STATUTORY RESERVE FUND
A capital reserve created as per the provisions of the Banking Act No. 30 of 1988.
SUBSIDIARY
A Subsidiary is an entity that is controlled by another entity.
SUBSTANCE OVER FORM
The consideration that the accounting treatment and the presentation in financial statements of transactions and events should be governed by their substance and financial reality and not merely by legal form.
TOTAL CAPITAL (CAPITAL BASE)
Capital base is summation of the core capital (Tier I) and the supplementary capital (Tier II).
TOTAL TIER I CAPITAL
Total Tier I Capital consists of Common Equity Tier I Capital (CET I) and Additional Tier I Capital (AT I).

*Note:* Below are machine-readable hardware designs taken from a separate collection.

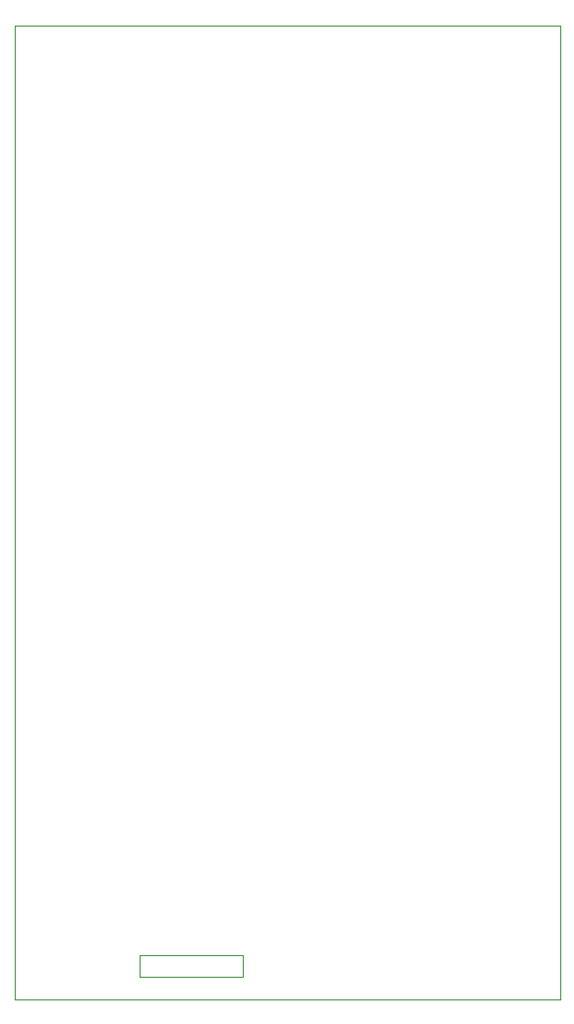
<source format=gbr>
%TF.GenerationSoftware,KiCad,Pcbnew,6.0.4-6f826c9f35~116~ubuntu21.10.1*%
%TF.CreationDate,2022-04-23T21:14:11+02:00*%
%TF.ProjectId,qm k7 aux brd,716d206b-3720-4617-9578-206272642e6b,rev?*%
%TF.SameCoordinates,Original*%
%TF.FileFunction,Profile,NP*%
%FSLAX46Y46*%
G04 Gerber Fmt 4.6, Leading zero omitted, Abs format (unit mm)*
G04 Created by KiCad (PCBNEW 6.0.4-6f826c9f35~116~ubuntu21.10.1) date 2022-04-23 21:14:11*
%MOMM*%
%LPD*%
G01*
G04 APERTURE LIST*
%TA.AperFunction,Profile*%
%ADD10C,0.100000*%
%TD*%
G04 APERTURE END LIST*
D10*
X113665000Y-139700000D02*
X122555000Y-139700000D01*
X122555000Y-139700000D02*
X122555000Y-141605000D01*
X122555000Y-141605000D02*
X113665000Y-141605000D01*
X113665000Y-141605000D02*
X113665000Y-139700000D01*
X102870000Y-59690000D02*
X149860000Y-59690000D01*
X149860000Y-59690000D02*
X149860000Y-143510000D01*
X102870000Y-143510000D02*
X102870000Y-59690000D01*
X149860000Y-143510000D02*
X102870000Y-143510000D01*
M02*

</source>
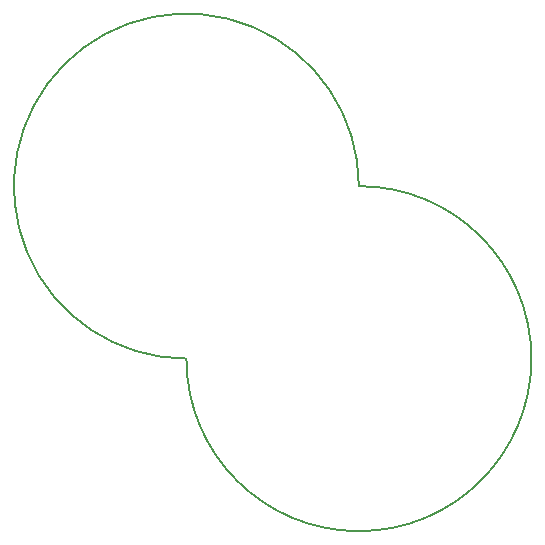
<source format=gm1>
G04 #@! TF.FileFunction,Profile,NP*
%FSLAX46Y46*%
G04 Gerber Fmt 4.6, Leading zero omitted, Abs format (unit mm)*
G04 Created by KiCad (PCBNEW 4.0.2+dfsg1-stable) date Wed 08 Aug 2018 06:44:04 PM EDT*
%MOMM*%
G01*
G04 APERTURE LIST*
%ADD10C,0.100000*%
%ADD11C,0.150000*%
G04 APERTURE END LIST*
D10*
D11*
X140970000Y-120015000D02*
G75*
G03X126365000Y-105410000I-14605000J0D01*
G01*
X126365000Y-105410000D02*
G75*
G03X111760000Y-120015000I-14605000J0D01*
G01*
X111760000Y-120015000D02*
G75*
G03X140970000Y-120015000I14605000J0D01*
G01*
M02*

</source>
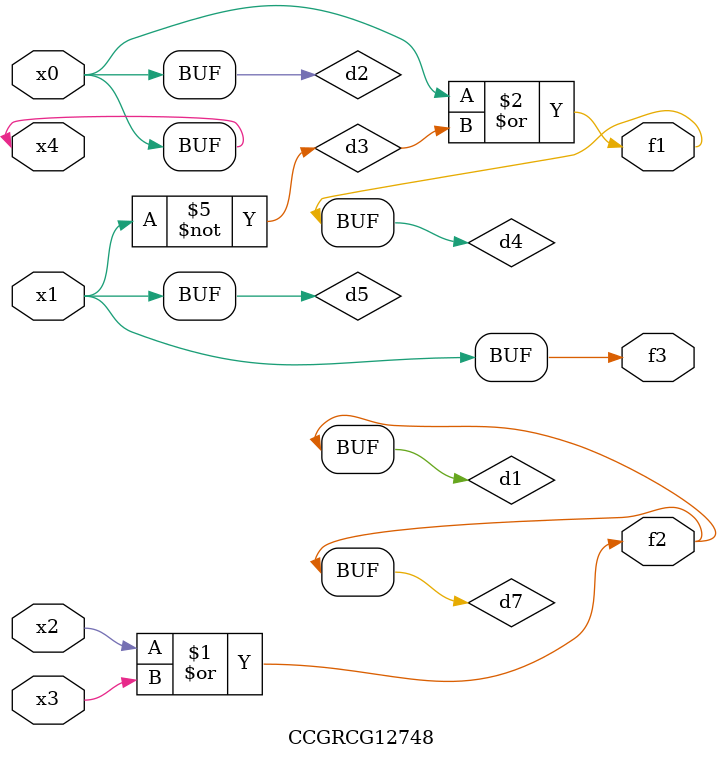
<source format=v>
module CCGRCG12748(
	input x0, x1, x2, x3, x4,
	output f1, f2, f3
);

	wire d1, d2, d3, d4, d5, d6, d7;

	or (d1, x2, x3);
	buf (d2, x0, x4);
	not (d3, x1);
	or (d4, d2, d3);
	not (d5, d3);
	nand (d6, d1, d3);
	or (d7, d1);
	assign f1 = d4;
	assign f2 = d7;
	assign f3 = d5;
endmodule

</source>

TWELVE MONTH EXPECTED CREDIT LOSSES
The portion of lifetime expected credit losses that represent the expected credit losses that result from default events on a financial instrument that are possible within the 12 months after the reporting date.
UNIT TRUST
An undertaking formed to invest in securities under the terms of a trust deed.
USEFUL LIFE
Useful life is the period over which an asset is expected to be available for use by an entity or the number of production or similar units expected to be obtained from the asset by an entity.
VALUE ADDED
Wealth created by providing banking and other services less the cost of providing such services. The value added is allocated among the employees, the providers of capital, to government by way of taxes and retained for expansion and growth.
VOSTRO ACCOUNT
A local currency account maintained by a local bank for a foreign (correspondent) bank. For the foreign bank, it is a Nostro account. The domestic bank acts as custodian or manages the account of a foreign counterpart.
YIELD TO MATURITY
Discount rate at which the present value of future payments would equal the security’s current price.